FRAGMENTO PROPORCIONADO:
*-*-*

Juan Manuel Tabío, que había empezado negando la posibilidad de una lectura alejada de “la urdimbre del texto de Los años de Orígenes”, termina reproduciendo ese tipo de teoría celebratoria del poder subversivo de la escritura.
En este punto fundamental, la “verdadera crítica de la razón origenista”, como llama Tabío a Los años de Orígenes, no lo es tanto. Lo es en tanto señala la ruina y el culto a los antepasados en el fondo del origenismo, pero no en tanto sigue desconociendo esa otra parte de la tradición cubana ajena a las familias que nunca tuvieron un piano o un tapiz viejo: la Cuba de La isla en peso y Aire frío, la de los negros de Guillén, los inmigrantes de Novás Calvo, los guajiros de Carlos Enríquez, es no solo el reverso de Orígenes, sino también de Los años de Orígenes.
Ya sé: no he hablado de la escritura de García Vega, de su hibridez genérica, su gusto por el collage, su autorreferencialidad… No me he “mantenido fiel a la singularidad de su mirada […] es decir al arreglo específico en que dispone y articula los elementos de realidad que componen el mundo fijado por su escritura”. Y ello equivale a desvirtuar el libro porque —este viene a ser el argumento central del prólogo de Tabío—, la verdadera crítica del origenismo aquí no está en lo que se dice del origenismo, en el qué, sino en el cómo, en la “praxis de la escritura”. García Vega consigue romper radicalmente en Los años de Orígenes con la poética origenista, sentando las bases de su obra posterior, una escritura fundada en el “puro juego”, “que encuentra su procedimiento simbólico fundamental en la enfática afirmación de su propio artificio”.

*-*-*

DATOS PROPORCIONADOS:
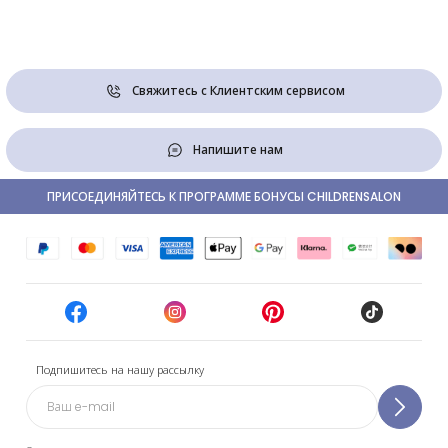
Свяжитесь с Клиентским сервисом
Напишите нам
ПРИСОЕДИНЯЙТЕСЬ К ПРОГРАММЕ БОНУСЫ CHILDRENSALON
Подпишитесь на нашу рассылку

*-*-*

PROBLEMAS POR RESOLVER:
A. Según el fragmento, ¿por qué Los años de Orígenes no llega a ser del todo la “verdadera crítica de la razón origenista”? Contesta en una a tres oraciones.
B. Transcribe sin cambios la parte del fragmento que va de “En este punto” a “años de Orígenes.”.

RESPUESTAS NUMERADAS:
A. Porque, aunque señala la ruina y el culto a los antepasados en el fondo del origenismo, sigue desconociendo esa otra parte de la tradición cubana. Esa Cuba, la de La isla en peso y Aire frío, la de los negros de Guillén, los inmigrantes de Novás Calvo y los guajiros de Carlos Enríquez, es el reverso no solo de Orígenes, sino también de Los años de Orígenes.

B.
En este punto fundamental, la “verdadera crítica de la razón origenista”, como llama Tabío a Los años de Orígenes, no lo es tanto. Lo es en tanto señala la ruina y el culto a los antepasados en el fondo del origenismo, pero no en tanto sigue desconociendo esa otra parte de la tradición cubana ajena a las familias que nunca tuvieron un piano o un tapiz viejo: la Cuba de La isla en peso y Aire frío, la de los negros de Guillén, los inmigrantes de Novás Calvo, los guajiros de Carlos Enríquez, es no solo el reverso de Orígenes, sino también de Los años de Orígenes.